Gyrocopter in Aktion

Gyrocopter, Autogiros oder auch Tragschrauber genannt, sind in Deutschland seit 2003 für den Luftverkehr zugelassen. Dabei ist diese Version eines Luftsportgerätes der Ultraleichtklasse keine Neuentwicklung.

Bereits 1920 entwickelte der spanische Luftfahrtpionier Juan de la Cierva das Prinzip eines Flugzeuges, bei welchem ein Überziehen oder Trudeln nicht möglich ist - nachdem er mit einem Flächenflugzeug einen derartigen Unfall hatte. 1923 hob dann der erste flugfähige Tragschrauber in der Nähe von Madrid ab, die Weiterentwicklungen wurden für den Konstrukteur auch ein kommerzieller Erfolg, vor allem in den USA.

Selbst die deutsche Kriegsmarine erkannte während des zweiten Weltkrieges das Potenzial der Tragschrauber, so wurden unmotorisierte Tragschrauber vom Typ Bachstelze von deutschen U-Booten zur Aufklärung mitgeführt und auf See eingesetzt.

Die heutigen Hubschrauber wurden erst nach dem Tragschrauber entwickelt. Im Unterschied zu einem Hubschrauber kann ein Tragschrauber allerdings nicht hovern, seitwärts oder rückwärts fliegen und auch nicht senkrecht starten und landen.

Bei einer Minimalgeschwindigkeit von ca. 35 km/h genügt schon ein Gegenwind in der gleichen Stärke, um -ähnlich wie ein Hubschrauber - eine gewünschte Position zu halten. Der große Vorteil beim Tragschrauberfliegen liegt darin, dass Passagiere einen ungehinderten Rundumblick genießen können: Keine Streben, keine Plexiglaskanzel oder ein neben dem Fotografen sitzender Pilot beeinträchtigen die Sicht. Vor allem Fotografen schätzen den ungehinderten Rundumblick.

In Punkto Schnelligkeit kann sich ein Tragschrauber durchaus mit bekannteren Fluggeräten messen: Mit einer Geschwindigkeit von bis zu 185 km/h sind die gewünschten Flugziele schnell erreicht.

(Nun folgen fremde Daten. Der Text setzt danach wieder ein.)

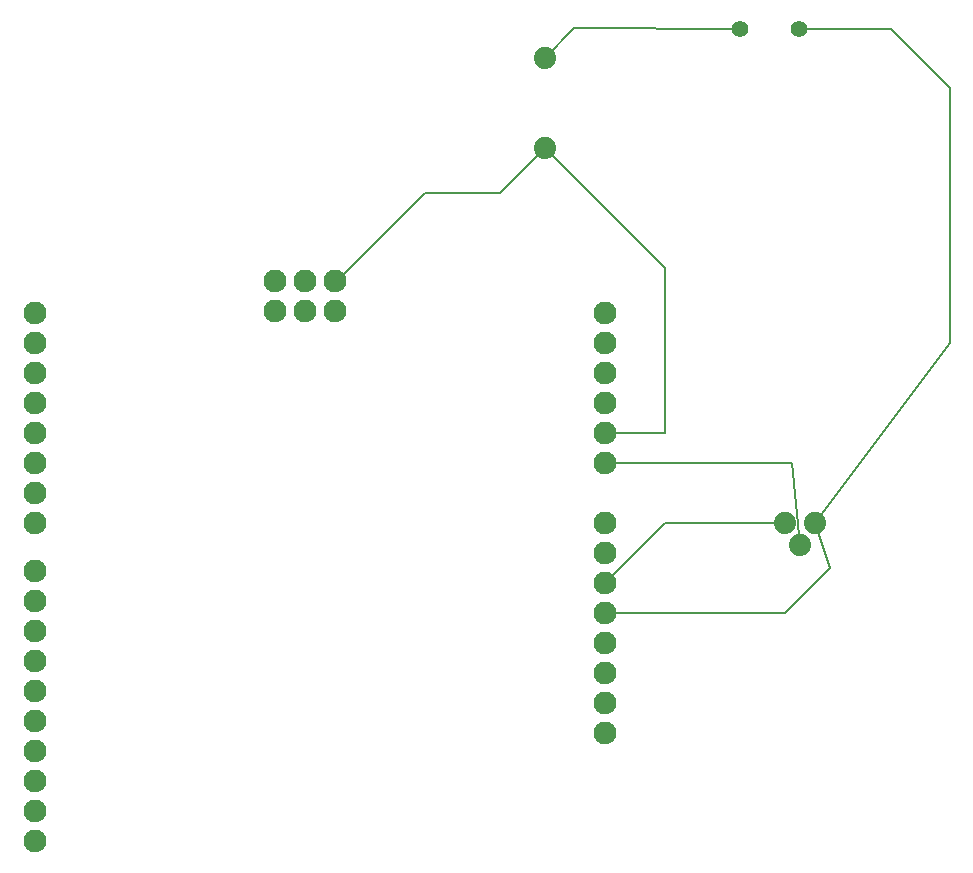
<source format=gbr>
G04 EAGLE Gerber RS-274X export*
G75*
%MOMM*%
%FSLAX34Y34*%
%LPD*%
%INTop Copper*%
%IPPOS*%
%AMOC8*
5,1,8,0,0,1.08239X$1,22.5*%
G01*
%ADD10C,1.930400*%
%ADD11C,1.400000*%
%ADD12C,1.879600*%
%ADD13C,0.152400*%


D10*
X-419100Y571500D03*
X-419100Y596900D03*
X-419100Y622300D03*
X-419100Y647700D03*
X-419100Y673100D03*
X-419100Y698500D03*
X-419100Y723900D03*
X-419100Y749300D03*
X-419100Y800100D03*
X-419100Y825500D03*
X-419100Y850900D03*
X-419100Y876300D03*
X-419100Y901700D03*
X-419100Y927100D03*
X-901700Y927100D03*
X-901700Y901700D03*
X-901700Y876300D03*
X-901700Y850900D03*
X-901700Y825500D03*
X-901700Y800100D03*
X-901700Y774700D03*
X-901700Y749300D03*
X-901700Y708660D03*
X-901700Y683260D03*
X-901700Y657860D03*
X-901700Y632460D03*
X-901700Y607060D03*
X-901700Y581660D03*
X-901700Y556260D03*
X-901700Y530860D03*
X-901700Y505460D03*
X-901700Y480060D03*
X-698000Y928500D03*
X-698000Y953900D03*
X-672600Y928500D03*
X-672600Y953900D03*
X-647200Y928500D03*
X-647200Y953900D03*
D11*
X-254400Y1167600D03*
X-304400Y1167600D03*
D12*
X-469900Y1066800D03*
X-469900Y1143000D03*
X-266700Y749300D03*
X-254000Y730250D03*
X-241300Y749300D03*
D13*
X-304400Y1167600D02*
X-444900Y1168000D01*
X-469900Y1143000D01*
X-419100Y673100D02*
X-266700Y673100D01*
X-228600Y711200D01*
X-241300Y749300D01*
X-127000Y901700D01*
X-127000Y1117600D01*
X-177000Y1167600D02*
X-254400Y1167600D01*
X-177000Y1167600D02*
X-127000Y1117600D01*
X-368300Y965200D02*
X-469900Y1066800D01*
X-368300Y965200D02*
X-368300Y825500D01*
X-419100Y825500D01*
X-508000Y1028700D02*
X-469900Y1066800D01*
X-571500Y1028700D02*
X-647700Y952500D01*
X-571500Y1028700D02*
X-508000Y1028700D01*
X-260350Y800100D02*
X-254000Y730250D01*
X-260350Y800100D02*
X-419100Y800100D01*
X-368300Y749300D02*
X-419100Y698500D01*
X-368300Y749300D02*
X-266700Y749300D01*
M02*

</source>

Die Außentemperaturen sind bei passender Bekleidung bei diesem offenen Fluggerät Nebensache, es gibt Anschlüsse und Regler für heizbare Bekleidung, die über das Bordnetz mit Strom versorgt wird. Dann gibt es auch bei einem frischen Wind keine kalten Füße.

Bedingt durch die permanente Autorotation - der Rotor wird nur durch den Fahrtwind angetrieben - ist ein Gyrocopter ein sehr sicheres Fluggerät. Im Falle eines Motordefektes geht der Gyrocopter lediglich in ein leichtes Sinken über und holt sich auf diese Weise selbst die notwendige Rotordrehzahl. Dabei bleibt er voll steuerbar und benötigt zum Landen bei richtiger Landetechnik keine Ausrollstrecke - ein großes Plus an Sicherheit im Gegensatz zu allen Konstruktionen, die für den notwendigen Auftrieb auf eine Mindestgeschwindigkeit angewiesen sind.

Bei dem abgebildeten Tragschrauber handelt es sich um das Modell MTOsport der Fa. HTC Auto-Gyro mit einem 115 PS Turbolader-Motor der Fa. Rotax, Typ 914, weshalb auch sehr rasante Starts möglich sind, wenn man das geringe Eigengewicht des Tragschraubers in Relation zur Motorleistung setzt.

Bedingt durch die hohe Umdrehungsgeschwindigkeit des Rotors (an den Blattspitzen bis zu 600 km/h) durchschneidet ein Tragschrauber quasi die aufsteigende Luftmasse (=Thermik), es gibt keine Tragflächen, die als Hebel dienen könnten. Zusammen mit den stabilisierenden Kreiselkräften des Rotors liegt deshalb ein Tragschrauber auch bei stärksten thermischen Ablösungen immer ruhig in der Luft.

Die unschlagbare Agilität und Wendigkeit eines MTOsport begeistern jeden, der einmal mitgeflogen ist.